- [Material provided]:
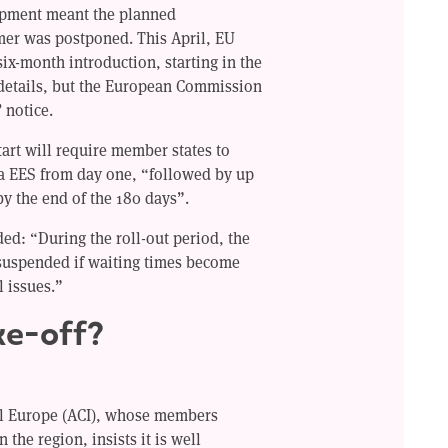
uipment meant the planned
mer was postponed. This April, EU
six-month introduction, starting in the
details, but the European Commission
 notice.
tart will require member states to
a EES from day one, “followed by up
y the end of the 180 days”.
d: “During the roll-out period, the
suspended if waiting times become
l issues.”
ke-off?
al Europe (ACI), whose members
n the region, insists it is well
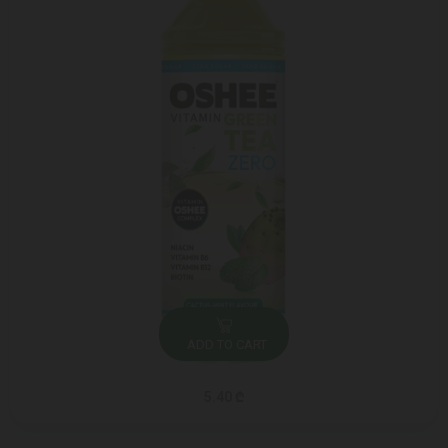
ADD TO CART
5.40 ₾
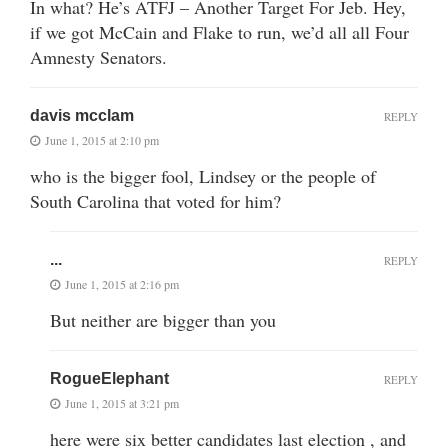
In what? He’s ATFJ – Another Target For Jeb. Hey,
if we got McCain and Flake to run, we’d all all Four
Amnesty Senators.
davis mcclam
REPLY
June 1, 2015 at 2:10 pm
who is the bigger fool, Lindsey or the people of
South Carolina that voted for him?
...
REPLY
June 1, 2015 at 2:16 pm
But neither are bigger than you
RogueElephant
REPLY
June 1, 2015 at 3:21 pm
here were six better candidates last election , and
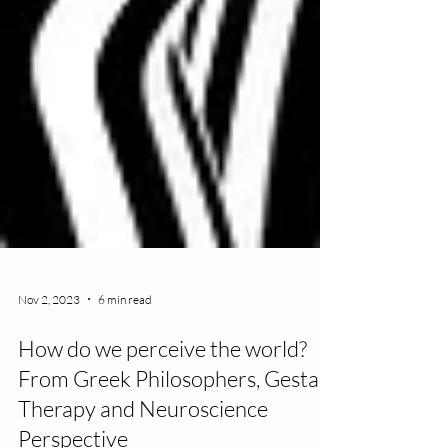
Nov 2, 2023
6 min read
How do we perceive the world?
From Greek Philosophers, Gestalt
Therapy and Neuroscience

...

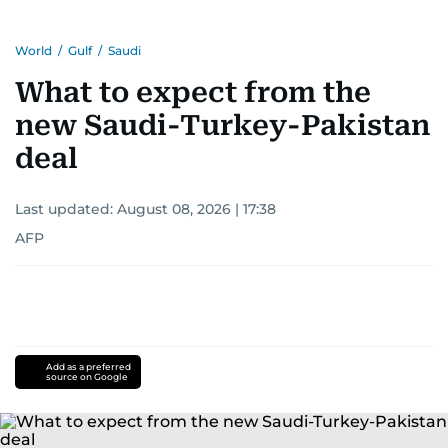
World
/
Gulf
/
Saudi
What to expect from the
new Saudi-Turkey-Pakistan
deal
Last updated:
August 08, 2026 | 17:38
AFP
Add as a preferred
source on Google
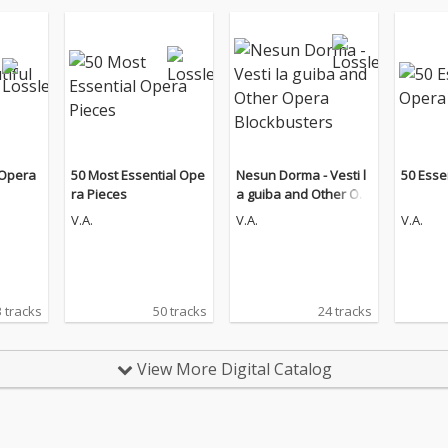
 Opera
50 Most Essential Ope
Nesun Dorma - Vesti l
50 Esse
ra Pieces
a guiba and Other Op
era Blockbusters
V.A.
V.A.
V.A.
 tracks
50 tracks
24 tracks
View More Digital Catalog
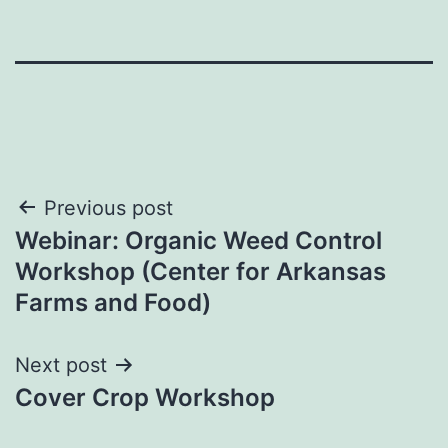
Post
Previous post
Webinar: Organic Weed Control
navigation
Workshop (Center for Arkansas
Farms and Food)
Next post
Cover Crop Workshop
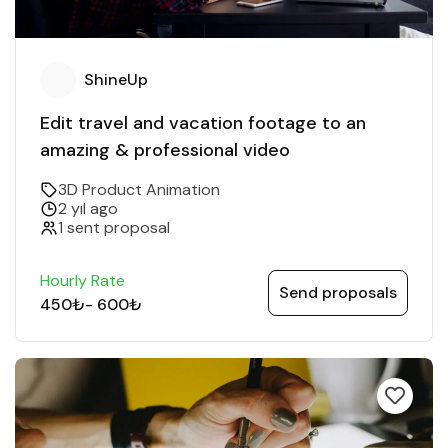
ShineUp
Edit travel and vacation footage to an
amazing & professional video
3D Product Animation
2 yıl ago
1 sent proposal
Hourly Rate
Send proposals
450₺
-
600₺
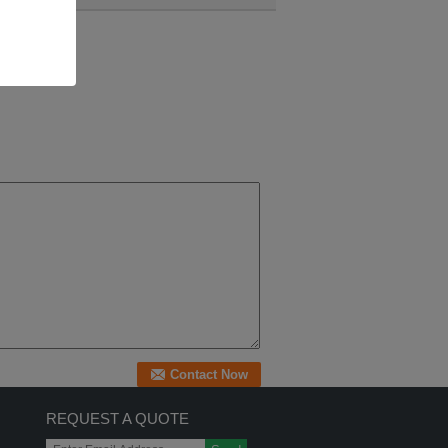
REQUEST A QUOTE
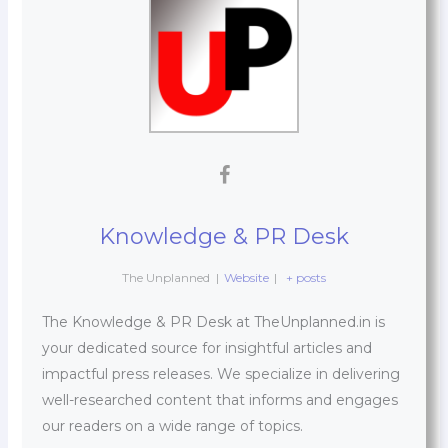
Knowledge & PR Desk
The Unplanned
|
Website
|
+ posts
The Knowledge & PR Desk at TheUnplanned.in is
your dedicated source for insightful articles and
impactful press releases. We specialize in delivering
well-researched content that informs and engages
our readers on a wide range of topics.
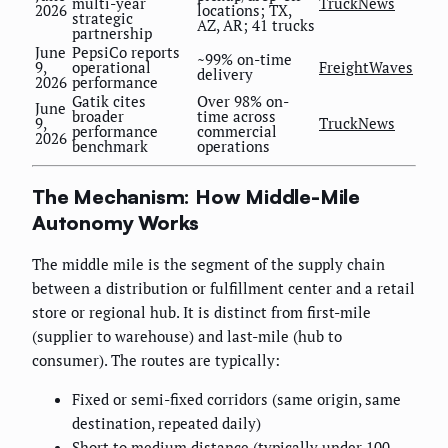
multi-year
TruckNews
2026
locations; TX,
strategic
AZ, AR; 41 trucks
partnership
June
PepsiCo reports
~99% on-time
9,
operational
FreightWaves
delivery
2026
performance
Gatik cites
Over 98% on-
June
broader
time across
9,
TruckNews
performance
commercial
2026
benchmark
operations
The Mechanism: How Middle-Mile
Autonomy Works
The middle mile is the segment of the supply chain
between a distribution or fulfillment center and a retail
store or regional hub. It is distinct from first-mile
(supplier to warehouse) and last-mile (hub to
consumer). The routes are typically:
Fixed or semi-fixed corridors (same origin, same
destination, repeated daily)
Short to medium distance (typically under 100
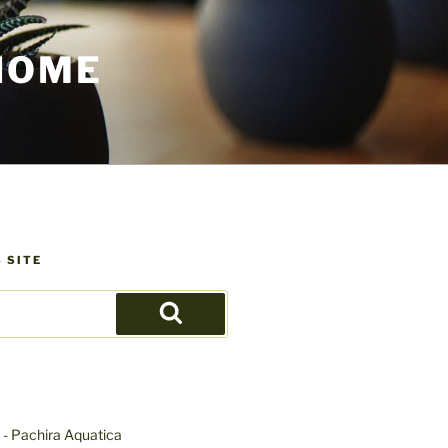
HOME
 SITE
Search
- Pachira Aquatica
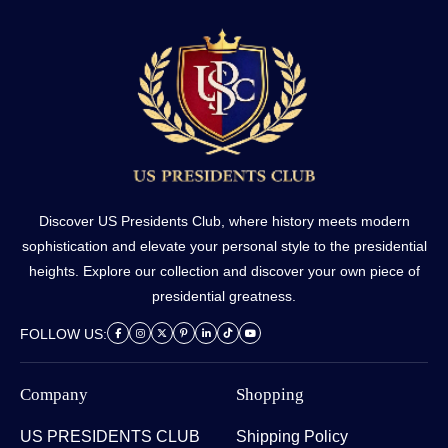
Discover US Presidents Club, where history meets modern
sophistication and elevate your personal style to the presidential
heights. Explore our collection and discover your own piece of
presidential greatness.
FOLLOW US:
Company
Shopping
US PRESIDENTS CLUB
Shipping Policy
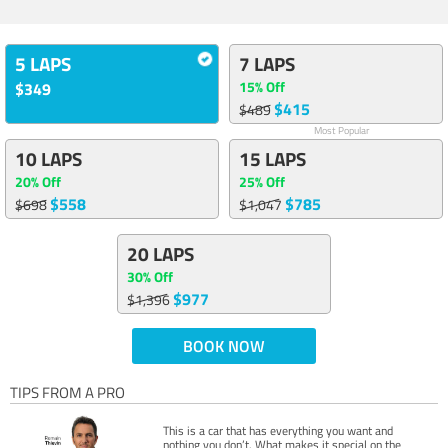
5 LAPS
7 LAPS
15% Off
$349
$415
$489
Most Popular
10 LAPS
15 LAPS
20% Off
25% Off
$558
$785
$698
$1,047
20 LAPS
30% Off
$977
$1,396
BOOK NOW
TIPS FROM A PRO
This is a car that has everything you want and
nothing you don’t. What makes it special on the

- [What is required]:
Your copy should hold the lines from the one with "here were six" up to and including the one with "Therapy and Neuroscience", exactly as in the data above, and no pictures.

- [Task response]:
here were six better candidates last election , and
Nov 2, 2023
6 min read
How do we perceive the world?
From Greek Philosophers, Gestalt
Therapy and Neuroscience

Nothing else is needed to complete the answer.